[本文]
◇ ◇ ◇
教育・研究を顧みて

矢部勝彦

生物資源管理学科

生物資源循環大講座

[教員としての考え方]

 大学の役割は一体どこにあるのか。常日頃考えていることであるが、多くの教員とのズレを感じている。個人的な考え方であるが、学生に対する教育は日ごろの研究に基づいた研究姿勢や研究成果を通じての教育であろう。また、大学人としての役割としては地域に貢献することは当然であるが、ある問題に対してその解決方法を考えて対処できる能力を身につけた優れた学生を社会に送り出す貢献もあろう。さらに、広く視野を広げて社会、日本あるいは世界に向けた貢献もあると考えている。したがって、研究をしないで教育だけを重視したり、研究だけを重視したりする偏った行動には賛成できない。また、教育の現場で学生に迎合した講義や研究指導には疑問を感じている。

[研究室の教育・研究の現況]

研究面では、学内にて耐塩性植物の挿し木による次年度の研究のための研究材料の育成がある。大学院生および学部学生の研究課題は、農地開発や農林地復元のための造成地における緑肥作物の導入による土壌改善効果に関する研究、半乾燥地や多雨地帯の傾斜地における土壌面侵食防止や植生育成のための水資源確保に関する研究、半乾燥地・乾燥地および湿潤地帯に対する食糧確保のための安価でしかも単純な装置・操作による塩類集積防止が可能な自動水管理システム(正反対の給水圧力利用の水管理システム)の開発に関する研究、土壌物理学的・土壌化学的・水質化学的・生態学的観点からの不耕起および耕起稲作栽培が環境保全に果たす効果に関する研究である。これらの研究課題に対して研究指導を行った。しかしながら、野外および室内実験を主体にした研究のみであるので、十分に指導が行き渡らない面もあると反省をしている。しかし、専攻してくる学生がそれを理解してカバーしてくれていた。その結果、現在までに多くの有用な研究成果が得られている。この結果の一部は前期過程の院生により発表されたが、今後、口頭発表はもとより社会に認められる研究論文として順次公表されるであろう。これに対して、教育面では相変わらず、学部学生への講義4科目、実験実習3科目を担当し、大学院前期課程の院生への講義を2科目担当しており、毎年一部は内容変更し、そのため忙しい毎日となっている。しかし、これを理由に手を緩めてはだめだという姿勢でいる。
◇ ◇ ◇
[データ一覧]
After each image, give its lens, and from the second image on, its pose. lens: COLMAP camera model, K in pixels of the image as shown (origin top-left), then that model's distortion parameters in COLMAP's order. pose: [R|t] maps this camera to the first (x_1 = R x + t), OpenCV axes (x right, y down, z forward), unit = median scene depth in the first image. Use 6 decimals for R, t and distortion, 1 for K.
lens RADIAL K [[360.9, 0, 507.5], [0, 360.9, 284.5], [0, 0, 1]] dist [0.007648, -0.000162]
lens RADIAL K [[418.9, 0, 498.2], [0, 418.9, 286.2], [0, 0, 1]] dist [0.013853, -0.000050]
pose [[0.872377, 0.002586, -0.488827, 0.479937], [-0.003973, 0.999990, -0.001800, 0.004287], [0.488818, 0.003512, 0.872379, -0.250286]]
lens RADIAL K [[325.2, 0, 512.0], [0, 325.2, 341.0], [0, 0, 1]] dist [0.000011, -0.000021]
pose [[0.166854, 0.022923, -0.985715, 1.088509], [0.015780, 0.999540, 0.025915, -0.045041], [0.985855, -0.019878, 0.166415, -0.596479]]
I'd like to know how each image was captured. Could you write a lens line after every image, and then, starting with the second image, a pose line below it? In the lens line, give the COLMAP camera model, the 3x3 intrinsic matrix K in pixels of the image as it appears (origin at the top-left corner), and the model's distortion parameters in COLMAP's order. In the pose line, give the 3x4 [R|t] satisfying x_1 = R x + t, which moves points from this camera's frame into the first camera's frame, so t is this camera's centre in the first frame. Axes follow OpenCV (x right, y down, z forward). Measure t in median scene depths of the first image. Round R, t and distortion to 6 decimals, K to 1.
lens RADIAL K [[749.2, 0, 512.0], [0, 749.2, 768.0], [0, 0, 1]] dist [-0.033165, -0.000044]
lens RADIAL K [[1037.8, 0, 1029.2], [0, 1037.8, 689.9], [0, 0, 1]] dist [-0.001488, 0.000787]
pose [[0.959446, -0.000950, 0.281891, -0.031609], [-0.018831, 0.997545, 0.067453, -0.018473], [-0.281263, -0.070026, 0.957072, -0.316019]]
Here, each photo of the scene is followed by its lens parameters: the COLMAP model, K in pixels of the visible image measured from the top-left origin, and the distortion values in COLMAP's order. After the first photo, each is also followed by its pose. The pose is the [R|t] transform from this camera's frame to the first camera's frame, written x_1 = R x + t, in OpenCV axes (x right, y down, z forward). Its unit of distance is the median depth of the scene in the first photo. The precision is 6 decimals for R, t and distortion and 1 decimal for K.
◇ ◇ ◇
[課題一覧]
1. 教育と研究を振り返る文章に照らして、次の(a)〜(c)が本文の内容と合っているかをそれぞれ「はい」か「いいえ」で答え、判断の根拠となる本文の語句をそのまま引用してください。(a) 筆者は学部学生への講義を4科目担当している。(b) 筆者は研究をせずに教育だけを重視する姿勢に賛成している。(c) 研究室の研究は野外および室内実験を主体としている。
2. 教育と研究を振り返る文章を、最後の文の後から書き継いでください。
データはここでは一切用いません。

[課題の解答]
1.
(a) はい。「学部学生への講義4科目」
(b) いいえ。「研究をしないで教育だけを重視したり、研究だけを重視したりする偏った行動には賛成できない」
(c) はい。「野外および室内実験を主体にした研究のみである」

2.
[対外的活動]

 共同研究で、(株)たねやとの不耕起稲作における土壌環境改善および環境保全効果に関する研究を実施し、耕起稲作と不耕起稲作についてこれまで指摘されてきたことに若干の誤りがあること、耕起稲作と不耕起稲作の持つ特徴を実態に即した形で整理することができた。鳥取大学乾燥地研究センターとの持続可能な植生地基盤の創出に関する基礎的研究と言う課題で研究を進め、植生地基盤は植生を導入する前の土壌環境作りが最も重要であることなどを明らかにすることができた。さらに、日本生命財団研究助成金による研究「半乾燥・乾燥地における耐塩性植物の生態学特性と土壌改善の可能性」をまとめることができた。この研究成果は学会で2回に分けて発表を終えている。この結果、耐塩性植物の耐塩性のメカニズムや耐塩性植物利用による土壌中の塩分量減少対策の目処を得ることができた。

[地域活動]

 安全な食糧確保はここ数年重要な課題となり、特にこの頃はBSE問題や鳥インフルエンザの発生など食の安全性が増してきている。したがって、自給自足が40%前後のわが日本では益々自給自足が国内の緊急を要する重要課題となってきた。安全な食料を確保するためには他地域に依存するのではなく地産地消が重要な課題である。これを解決するには減反政策による転換畑あるいは休耕地を如何に利用するか、そのための生産基盤を如何に整備するかなどが重要である。このような課題対応の一例として「環境と調和した棚田の保全・整備と特産物確保」、「将来を先取りする農業農村振興のあり方」、「老朽化した水利施設の環境と調和した整備」、「農業系からの濁水は系内処理」などに取り組んでいる。

[研究成果]

 研究成果について、口頭発表を行うとこれをまとめて査読付き投稿論文にとして区切りをつける習慣にしている。そのため毎年査読付き論文として掲載されることがなく、査読付き掲載論文としては年度により偏りが生じる。したがって、過去数年における査読論文を示すことにする。


●査読有り論文

 傾斜畑における土壌水の動態と水分消費特性:谷川寅彦、金木亮一、矢部勝彦、農土論集221、81−88(2002)

 木酢液によるダム湖濁水の浄化:金木亮一、矢部勝彦、農土学誌70(6)、46−49(2002)

 田面水の窒素・リン濃度に及ぼす代かき、施肥および土壌の種類の影響、金木亮一、矢部勝彦、小谷廣通、岩間憲治、日土肥誌73(2)、125-133(2002)

 田面水のSS・COD濃度に及ぼす代かき、施肥および土壌の種類の影響:金木亮一、岩佐光砂子、矢部勝彦、農土論集215、93−98(2001)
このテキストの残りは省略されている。